Dataset excerpts
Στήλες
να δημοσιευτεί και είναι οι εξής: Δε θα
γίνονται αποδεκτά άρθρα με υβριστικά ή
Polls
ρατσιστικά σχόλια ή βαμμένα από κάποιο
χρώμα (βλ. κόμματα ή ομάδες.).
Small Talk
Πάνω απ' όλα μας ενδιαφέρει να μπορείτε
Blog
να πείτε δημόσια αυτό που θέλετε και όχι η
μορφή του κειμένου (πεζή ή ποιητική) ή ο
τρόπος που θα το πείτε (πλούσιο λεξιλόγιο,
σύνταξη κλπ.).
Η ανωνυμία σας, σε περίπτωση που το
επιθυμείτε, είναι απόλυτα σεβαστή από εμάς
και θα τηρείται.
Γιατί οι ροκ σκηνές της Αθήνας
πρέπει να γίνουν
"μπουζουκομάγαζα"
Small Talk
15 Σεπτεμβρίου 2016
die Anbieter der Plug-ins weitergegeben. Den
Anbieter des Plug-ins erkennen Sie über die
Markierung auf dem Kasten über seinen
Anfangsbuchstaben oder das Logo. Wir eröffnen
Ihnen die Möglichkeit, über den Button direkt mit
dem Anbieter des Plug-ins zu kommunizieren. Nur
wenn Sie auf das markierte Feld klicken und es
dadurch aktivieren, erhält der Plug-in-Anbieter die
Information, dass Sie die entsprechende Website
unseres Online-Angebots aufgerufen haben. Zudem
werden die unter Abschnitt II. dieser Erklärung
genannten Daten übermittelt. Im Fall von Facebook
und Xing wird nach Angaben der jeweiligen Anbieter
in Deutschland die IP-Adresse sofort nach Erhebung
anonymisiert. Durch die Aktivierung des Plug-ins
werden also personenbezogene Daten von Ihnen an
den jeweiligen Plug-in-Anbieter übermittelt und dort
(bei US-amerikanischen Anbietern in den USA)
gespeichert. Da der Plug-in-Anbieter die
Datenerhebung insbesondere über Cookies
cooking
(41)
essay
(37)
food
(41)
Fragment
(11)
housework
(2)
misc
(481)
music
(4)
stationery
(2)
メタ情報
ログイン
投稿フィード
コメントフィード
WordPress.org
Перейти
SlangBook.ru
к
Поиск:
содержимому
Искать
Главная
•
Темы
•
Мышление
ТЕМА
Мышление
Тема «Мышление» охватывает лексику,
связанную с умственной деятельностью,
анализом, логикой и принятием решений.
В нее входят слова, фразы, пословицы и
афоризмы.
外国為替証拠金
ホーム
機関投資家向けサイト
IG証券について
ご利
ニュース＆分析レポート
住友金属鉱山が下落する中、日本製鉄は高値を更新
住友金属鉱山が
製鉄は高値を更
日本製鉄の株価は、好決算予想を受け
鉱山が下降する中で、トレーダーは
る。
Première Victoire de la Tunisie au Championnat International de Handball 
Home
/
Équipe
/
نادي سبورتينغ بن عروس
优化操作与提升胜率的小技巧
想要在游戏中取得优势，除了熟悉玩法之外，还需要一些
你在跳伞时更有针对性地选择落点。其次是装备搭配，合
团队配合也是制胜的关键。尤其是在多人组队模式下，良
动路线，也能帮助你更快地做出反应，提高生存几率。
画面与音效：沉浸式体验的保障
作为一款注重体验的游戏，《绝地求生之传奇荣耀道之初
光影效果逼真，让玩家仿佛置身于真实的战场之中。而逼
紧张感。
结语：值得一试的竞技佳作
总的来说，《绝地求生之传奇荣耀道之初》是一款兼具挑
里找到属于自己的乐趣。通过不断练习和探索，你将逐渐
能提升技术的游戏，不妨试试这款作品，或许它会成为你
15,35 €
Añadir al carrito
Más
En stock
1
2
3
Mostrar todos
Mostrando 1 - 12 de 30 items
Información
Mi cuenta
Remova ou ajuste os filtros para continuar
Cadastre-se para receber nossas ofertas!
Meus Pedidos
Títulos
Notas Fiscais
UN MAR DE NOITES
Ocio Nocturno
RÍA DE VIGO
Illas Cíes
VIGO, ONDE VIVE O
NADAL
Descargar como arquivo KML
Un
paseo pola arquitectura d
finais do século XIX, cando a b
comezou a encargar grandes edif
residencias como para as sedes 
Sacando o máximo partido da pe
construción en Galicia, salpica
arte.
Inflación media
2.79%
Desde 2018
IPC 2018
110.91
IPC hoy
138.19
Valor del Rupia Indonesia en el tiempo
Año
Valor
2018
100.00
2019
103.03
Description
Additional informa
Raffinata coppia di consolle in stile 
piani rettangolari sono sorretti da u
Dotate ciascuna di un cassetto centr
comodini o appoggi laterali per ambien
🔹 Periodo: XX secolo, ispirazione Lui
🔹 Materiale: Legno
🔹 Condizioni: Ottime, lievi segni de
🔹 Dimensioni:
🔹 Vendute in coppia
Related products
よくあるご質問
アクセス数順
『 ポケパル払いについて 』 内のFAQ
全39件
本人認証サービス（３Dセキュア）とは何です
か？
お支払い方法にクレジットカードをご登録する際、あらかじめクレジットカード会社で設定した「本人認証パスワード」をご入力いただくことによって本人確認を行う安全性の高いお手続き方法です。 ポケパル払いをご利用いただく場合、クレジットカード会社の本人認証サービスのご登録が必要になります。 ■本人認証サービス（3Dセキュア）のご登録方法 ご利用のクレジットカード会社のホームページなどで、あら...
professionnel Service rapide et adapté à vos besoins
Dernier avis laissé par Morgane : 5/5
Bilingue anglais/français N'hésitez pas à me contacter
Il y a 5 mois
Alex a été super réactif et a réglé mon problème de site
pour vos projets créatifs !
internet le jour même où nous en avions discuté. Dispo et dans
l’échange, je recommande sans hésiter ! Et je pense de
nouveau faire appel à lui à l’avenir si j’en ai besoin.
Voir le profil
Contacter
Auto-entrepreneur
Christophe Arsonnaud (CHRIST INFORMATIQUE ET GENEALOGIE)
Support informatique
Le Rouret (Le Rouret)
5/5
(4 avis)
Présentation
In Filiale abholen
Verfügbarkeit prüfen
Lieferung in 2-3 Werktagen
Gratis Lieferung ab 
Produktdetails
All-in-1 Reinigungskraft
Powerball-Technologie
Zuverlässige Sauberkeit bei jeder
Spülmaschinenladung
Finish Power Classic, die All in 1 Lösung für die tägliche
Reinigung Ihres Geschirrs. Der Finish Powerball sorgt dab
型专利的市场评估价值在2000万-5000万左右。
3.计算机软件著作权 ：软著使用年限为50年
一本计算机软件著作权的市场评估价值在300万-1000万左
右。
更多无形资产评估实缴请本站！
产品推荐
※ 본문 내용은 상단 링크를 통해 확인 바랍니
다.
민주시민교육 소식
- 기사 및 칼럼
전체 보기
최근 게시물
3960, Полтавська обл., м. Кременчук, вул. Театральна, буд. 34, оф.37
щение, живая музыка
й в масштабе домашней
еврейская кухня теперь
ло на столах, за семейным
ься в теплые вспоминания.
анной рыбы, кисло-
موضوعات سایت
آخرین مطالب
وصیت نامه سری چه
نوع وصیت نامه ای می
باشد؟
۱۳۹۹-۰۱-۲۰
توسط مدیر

• How to complete this task: Rename "Plug-in-Anbieter" to "Plugin-Anbieter" throughout the listing and keep every other part of it unchanged.

• Response below:
Στήλες
να δημοσιευτεί και είναι οι εξής: Δε θα
γίνονται αποδεκτά άρθρα με υβριστικά ή
Polls
ρατσιστικά σχόλια ή βαμμένα από κάποιο
χρώμα (βλ. κόμματα ή ομάδες.).
Small Talk
Πάνω απ' όλα μας ενδιαφέρει να μπορείτε
Blog
να πείτε δημόσια αυτό που θέλετε και όχι η
μορφή του κειμένου (πεζή ή ποιητική) ή ο
τρόπος που θα το πείτε (πλούσιο λεξιλόγιο,
σύνταξη κλπ.).
Η ανωνυμία σας, σε περίπτωση που το
επιθυμείτε, είναι απόλυτα σεβαστή από εμάς
και θα τηρείται.
Γιατί οι ροκ σκηνές της Αθήνας
πρέπει να γίνουν
"μπουζουκομάγαζα"
Small Talk
15 Σεπτεμβρίου 2016
die Anbieter der Plug-ins weitergegeben. Den
Anbieter des Plug-ins erkennen Sie über die
Markierung auf dem Kasten über seinen
Anfangsbuchstaben oder das Logo. Wir eröffnen
Ihnen die Möglichkeit, über den Button direkt mit
dem Anbieter des Plug-ins zu kommunizieren. Nur
wenn Sie auf das markierte Feld klicken und es
dadurch aktivieren, erhält der Plugin-Anbieter die
Information, dass Sie die entsprechende Website
unseres Online-Angebots aufgerufen haben. Zudem
werden die unter Abschnitt II. dieser Erklärung
genannten Daten übermittelt. Im Fall von Facebook
und Xing wird nach Angaben der jeweiligen Anbieter
in Deutschland die IP-Adresse sofort nach Erhebung
anonymisiert. Durch die Aktivierung des Plug-ins
werden also personenbezogene Daten von Ihnen an
den jeweiligen Plugin-Anbieter übermittelt und dort
(bei US-amerikanischen Anbietern in den USA)
gespeichert. Da der Plugin-Anbieter die
Datenerhebung insbesondere über Cookies
cooking
(41)
essay
(37)
food
(41)
Fragment
(11)
housework
(2)
misc
(481)
music
(4)
stationery
(2)
メタ情報
ログイン
投稿フィード
コメントフィード
WordPress.org
Перейти
SlangBook.ru
к
Поиск:
содержимому
Искать
Главная
•
Темы
•
Мышление
ТЕМА
Мышление
Тема «Мышление» охватывает лексику,
связанную с умственной деятельностью,
анализом, логикой и принятием решений.
В нее входят слова, фразы, пословицы и
афоризмы.
外国為替証拠金
ホーム
機関投資家向けサイト
IG証券について
ご利
ニュース＆分析レポート
住友金属鉱山が下落する中、日本製鉄は高値を更新
住友金属鉱山が
製鉄は高値を更
日本製鉄の株価は、好決算予想を受け
鉱山が下降する中で、トレーダーは
る。
Première Victoire de la Tunisie au Championnat International de Handball 
Home
/
Équipe
/
نادي سبورتينغ بن عروس
优化操作与提升胜率的小技巧
想要在游戏中取得优势，除了熟悉玩法之外，还需要一些
你在跳伞时更有针对性地选择落点。其次是装备搭配，合
团队配合也是制胜的关键。尤其是在多人组队模式下，良
动路线，也能帮助你更快地做出反应，提高生存几率。
画面与音效：沉浸式体验的保障
作为一款注重体验的游戏，《绝地求生之传奇荣耀道之初
光影效果逼真，让玩家仿佛置身于真实的战场之中。而逼
紧张感。
结语：值得一试的竞技佳作
总的来说，《绝地求生之传奇荣耀道之初》是一款兼具挑
里找到属于自己的乐趣。通过不断练习和探索，你将逐渐
能提升技术的游戏，不妨试试这款作品，或许它会成为你
15,35 €
Añadir al carrito
Más
En stock
1
2
3
Mostrar todos
Mostrando 1 - 12 de 30 items
Información
Mi cuenta
Remova ou ajuste os filtros para continuar
Cadastre-se para receber nossas ofertas!
Meus Pedidos
Títulos
Notas Fiscais
UN MAR DE NOITES
Ocio Nocturno
RÍA DE VIGO
Illas Cíes
VIGO, ONDE VIVE O
NADAL
Descargar como arquivo KML
Un
paseo pola arquitectura d
finais do século XIX, cando a b
comezou a encargar grandes edif
residencias como para as sedes 
Sacando o máximo partido da pe
construción en Galicia, salpica
arte.
Inflación media
2.79%
Desde 2018
IPC 2018
110.91
IPC hoy
138.19
Valor del Rupia Indonesia en el tiempo
Año
Valor
2018
100.00
2019
103.03
Description
Additional informa
Raffinata coppia di consolle in stile 
piani rettangolari sono sorretti da u
Dotate ciascuna di un cassetto centr
comodini o appoggi laterali per ambien
🔹 Periodo: XX secolo, ispirazione Lui
🔹 Materiale: Legno
🔹 Condizioni: Ottime, lievi segni de
🔹 Dimensioni:
🔹 Vendute in coppia
Related products
よくあるご質問
アクセス数順
『 ポケパル払いについて 』 内のFAQ
全39件
本人認証サービス（３Dセキュア）とは何です
か？
お支払い方法にクレジットカードをご登録する際、あらかじめクレジットカード会社で設定した「本人認証パスワード」をご入力いただくことによって本人確認を行う安全性の高いお手続き方法です。 ポケパル払いをご利用いただく場合、クレジットカード会社の本人認証サービスのご登録が必要になります。 ■本人認証サービス（3Dセキュア）のご登録方法 ご利用のクレジットカード会社のホームページなどで、あら...
professionnel Service rapide et adapté à vos besoins
Dernier avis laissé par Morgane : 5/5
Bilingue anglais/français N'hésitez pas à me contacter
Il y a 5 mois
Alex a été super réactif et a réglé mon problème de site
pour vos projets créatifs !
internet le jour même où nous en avions discuté. Dispo et dans
l’échange, je recommande sans hésiter ! Et je pense de
nouveau faire appel à lui à l’avenir si j’en ai besoin.
Voir le profil
Contacter
Auto-entrepreneur
Christophe Arsonnaud (CHRIST INFORMATIQUE ET GENEALOGIE)
Support informatique
Le Rouret (Le Rouret)
5/5
(4 avis)
Présentation
In Filiale abholen
Verfügbarkeit prüfen
Lieferung in 2-3 Werktagen
Gratis Lieferung ab 
Produktdetails
All-in-1 Reinigungskraft
Powerball-Technologie
Zuverlässige Sauberkeit bei jeder
Spülmaschinenladung
Finish Power Classic, die All in 1 Lösung für die tägliche
Reinigung Ihres Geschirrs. Der Finish Powerball sorgt dab
型专利的市场评估价值在2000万-5000万左右。
3.计算机软件著作权 ：软著使用年限为50年
一本计算机软件著作权的市场评估价值在300万-1000万左
右。
更多无形资产评估实缴请本站！
产品推荐
※ 본문 내용은 상단 링크를 통해 확인 바랍니
다.
민주시민교육 소식
- 기사 및 칼럼
전체 보기
최근 게시물
3960, Полтавська обл., м. Кременчук, вул. Театральна, буд. 34, оф.37
щение, живая музыка
й в масштабе домашней
еврейская кухня теперь
ло на столах, за семейным
ься в теплые вспоминания.
анной рыбы, кисло-
موضوعات سایت
آخرین مطالب
وصیت نامه سری چه
نوع وصیت نامه ای می
باشد؟
۱۳۹۹-۰۱-۲۰
توسط مدیر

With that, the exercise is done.